Un problème de confidentialité des données
Pour le PDG de Dassault Aviation, "le Covid-19 nous empêche de nous voir' mais "cela fonctionne". En revanche, il estime que "la confidentialité n'est pas assurée. C'est aux États de nous dire comment nous pouvons échanger sur du confidentiel défense par réseau". Les industriels doivent "mieux communiquer" leurs fichiers de données entre eux et "en toute confidentialité d'autant plus que des grands du numérique en Europe existent même si on ne peut pas se passer des GAFAM pour le moment".
Eric Trappier a également averti que la France aura toujours besoin d'une défense aérienne en attendant avant l'arrivée du SCAF. "Le Rafale doit être amélioré avec une chaine de production jusqu'en 2030-2035 au risque d'un trou dans la production", a-t-il rappelé.
Washington se sert de l'OTAN pour vendre
Comment les États-Unis se servent de l'OTAN pour vendre le F-35 et le F-18 ? Eric Trappier a rappelé que "la plupart des pays européens achètent américains" parce que "l'Europe est sous parapluie américain, les Allemands n'ont plus d'avions américains de combat mais ils se sont engagés, comme certains pays membres, à porter l'arme nucléaire des États-Unis dans le cadre OTAN". Les États-Unis jouent beaucoup l'arme de l'obstruction pour éviter une intégration de l'arme nucléaire sous des avions non américains.

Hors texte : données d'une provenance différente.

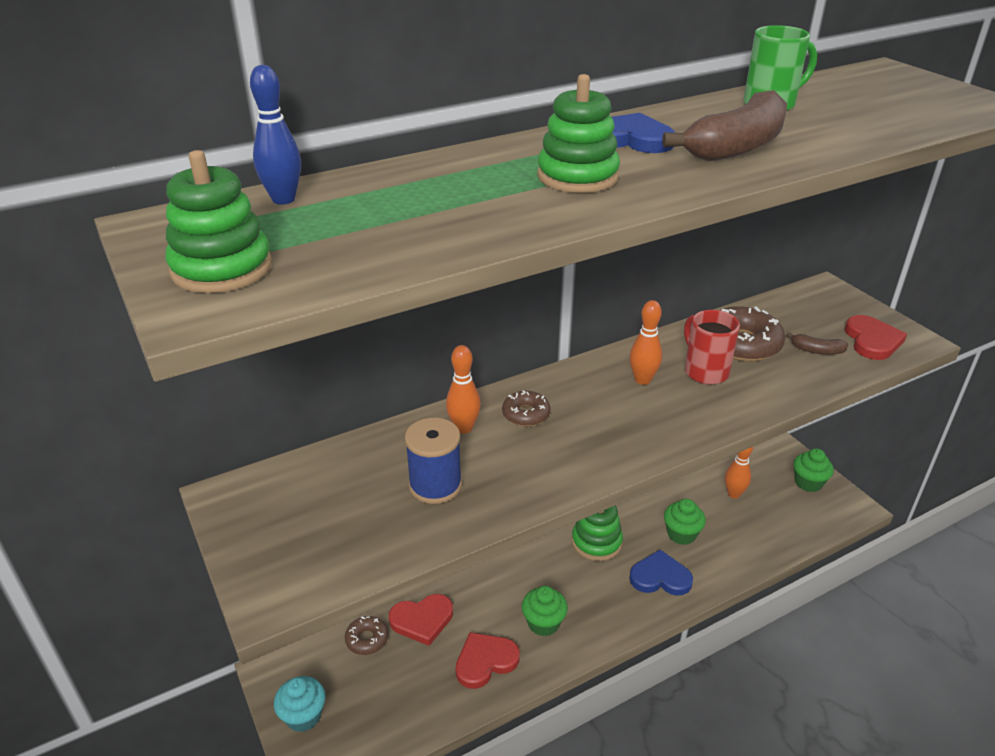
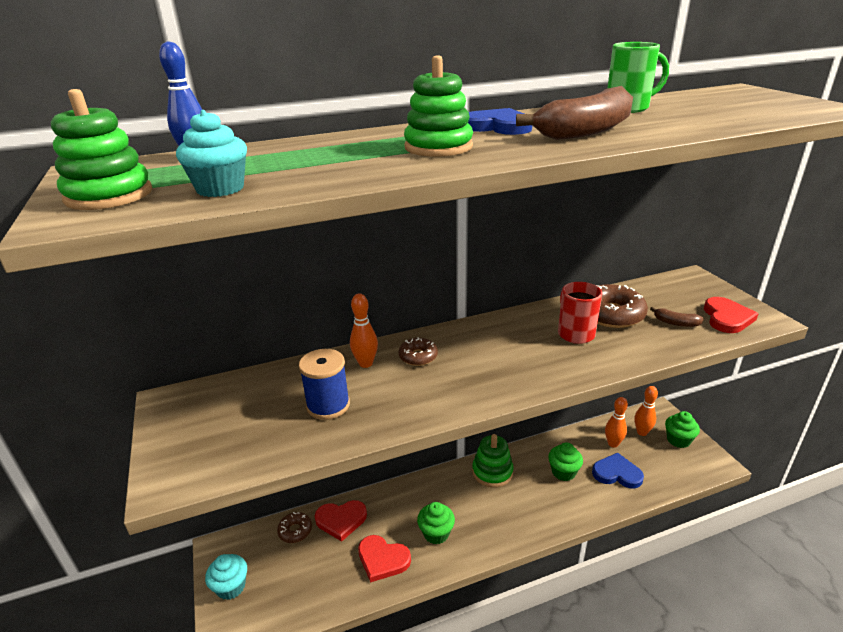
camera: 10 degrees right, 5 degrees down
(355, 253) = (220, 189): none -> turquoise cupcake
(485, 661) = (382, 559): red heart -> red heart turned 135 degrees counterclockwise
(642, 380) = (521, 337): orange bowling pin -> orange bowling pin (642, 432)
(660, 577) = (539, 505): blue heart -> blue heart (617, 473)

Pour les américains, "la défense est un tout - armées et industries - donc vous devez acheter le matériel pour continuer vos missions. Pour éviter l'achat du F-18 pour porter la bombe nucléaire, il faudrait que les Allemands décident d'arrêter cette mission. Ceci pousserait inévitablement le développement du secteur aéronautique allemand", a fait observer le patron de Dassault Aviation.